Things we’ve changed in corporate processes to meet GDPR standards

Once upon a digital time, the GDPR came into force. Now more and more people whom we communicate, wonder if we do business in accordance with GDPR.

Good news – YES! Key measures that we have taken:

  • We’ve added a role that is responsible for compliance with GDPR in the company’s processes of interaction with EU customers. Certainly, GDPR applies not only to the communication from marketing and sales department, but also to interaction with customers in production processes.
  • We’ve reviewed our customer base, segmented clients in accordance with Data Processing Basis (Contracts, Legitimate Interests, etc.) and changed the policy of communication with the relevant categories.
  • Updated Privacy Policy and Terms of Use for and related landings.
  • Improved the functionality of sending contact forms on the site and related landings. If the user does not confirm that he agree to our Privacy Policy and Terms of Use, he is not able to send us personal data.
  • Reconfigured all the web analytics that collect data about our web-visitors, turned on anonymization of users. Now analytics does not even collect IP addresses and other highly accurate data on the users’ location. P.S. There is no question about collection of personal data such as names, emails, phones, etc. through analytics, because such services prohibit this by default.
  • All personal and corporate mailers, cloud drives and similar services have been tested by our employees. All corporate files, if they were accessed by personal accounts (especially Google Documents, Tables, etc., where files can be opened from any account if the link is shared), were transferred to corporate accounts. Unused files were deleted.
  • We checked all the roles and access rights to various corporate systems. Limited access to spaces for employees who do not require the materials contained for performance of their duties. Access to documents is given only by corporate emails.

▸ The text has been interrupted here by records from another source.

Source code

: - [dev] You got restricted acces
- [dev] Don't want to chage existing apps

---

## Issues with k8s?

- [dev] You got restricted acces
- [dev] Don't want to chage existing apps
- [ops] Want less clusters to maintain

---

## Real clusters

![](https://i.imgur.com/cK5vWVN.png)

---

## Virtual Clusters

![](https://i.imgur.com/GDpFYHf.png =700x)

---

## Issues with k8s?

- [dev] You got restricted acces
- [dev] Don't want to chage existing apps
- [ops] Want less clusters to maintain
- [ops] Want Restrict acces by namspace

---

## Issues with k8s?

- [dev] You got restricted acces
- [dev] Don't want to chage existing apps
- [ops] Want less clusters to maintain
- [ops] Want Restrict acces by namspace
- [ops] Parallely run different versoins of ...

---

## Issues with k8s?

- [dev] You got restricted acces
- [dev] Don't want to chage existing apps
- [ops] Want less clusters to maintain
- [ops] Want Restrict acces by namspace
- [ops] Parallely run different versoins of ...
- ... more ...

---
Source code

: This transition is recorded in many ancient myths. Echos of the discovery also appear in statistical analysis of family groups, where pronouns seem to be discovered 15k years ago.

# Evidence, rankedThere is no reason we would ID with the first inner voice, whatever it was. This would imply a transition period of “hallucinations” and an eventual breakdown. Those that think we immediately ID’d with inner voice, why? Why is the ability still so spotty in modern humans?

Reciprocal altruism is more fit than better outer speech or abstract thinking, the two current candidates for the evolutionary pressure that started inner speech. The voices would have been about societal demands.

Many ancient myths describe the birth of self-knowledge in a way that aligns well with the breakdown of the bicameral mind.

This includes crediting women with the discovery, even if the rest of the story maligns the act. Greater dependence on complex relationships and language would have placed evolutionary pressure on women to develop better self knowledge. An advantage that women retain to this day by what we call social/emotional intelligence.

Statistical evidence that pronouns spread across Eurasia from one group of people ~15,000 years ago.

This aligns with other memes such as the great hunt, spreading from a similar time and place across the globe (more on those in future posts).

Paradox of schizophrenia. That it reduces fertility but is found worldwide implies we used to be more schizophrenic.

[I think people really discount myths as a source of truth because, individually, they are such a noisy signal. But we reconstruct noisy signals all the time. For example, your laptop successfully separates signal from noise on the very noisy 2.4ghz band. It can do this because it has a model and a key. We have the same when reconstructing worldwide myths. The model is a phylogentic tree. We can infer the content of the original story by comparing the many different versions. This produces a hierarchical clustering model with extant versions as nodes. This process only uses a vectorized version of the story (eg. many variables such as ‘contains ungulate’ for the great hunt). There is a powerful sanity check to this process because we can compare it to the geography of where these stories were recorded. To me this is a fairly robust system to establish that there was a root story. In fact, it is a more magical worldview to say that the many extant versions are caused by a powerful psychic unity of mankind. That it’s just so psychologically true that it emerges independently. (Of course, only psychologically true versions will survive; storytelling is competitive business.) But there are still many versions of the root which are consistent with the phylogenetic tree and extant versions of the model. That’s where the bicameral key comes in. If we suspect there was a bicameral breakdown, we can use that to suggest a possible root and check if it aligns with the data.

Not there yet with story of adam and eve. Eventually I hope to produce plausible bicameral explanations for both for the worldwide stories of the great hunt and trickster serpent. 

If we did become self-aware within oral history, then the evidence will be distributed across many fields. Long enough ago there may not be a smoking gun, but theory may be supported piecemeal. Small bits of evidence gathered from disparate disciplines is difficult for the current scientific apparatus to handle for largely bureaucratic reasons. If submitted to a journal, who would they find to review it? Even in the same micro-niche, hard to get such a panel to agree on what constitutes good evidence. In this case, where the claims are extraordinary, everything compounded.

Besides, currently, the Belarusian project (an alternative to GDPR) is being discussed. Some differences:

  • Obtaining consent only on paper or in electronic form;
  • Data transfer is allowed only to countries with an appropriate level of data protection;
  • The Belorussian project requires the mandatory assignment of Data Protection Officer, DPO, etc.

But we can say with certainty that companies that comply with the GDPR standards should not be afraid.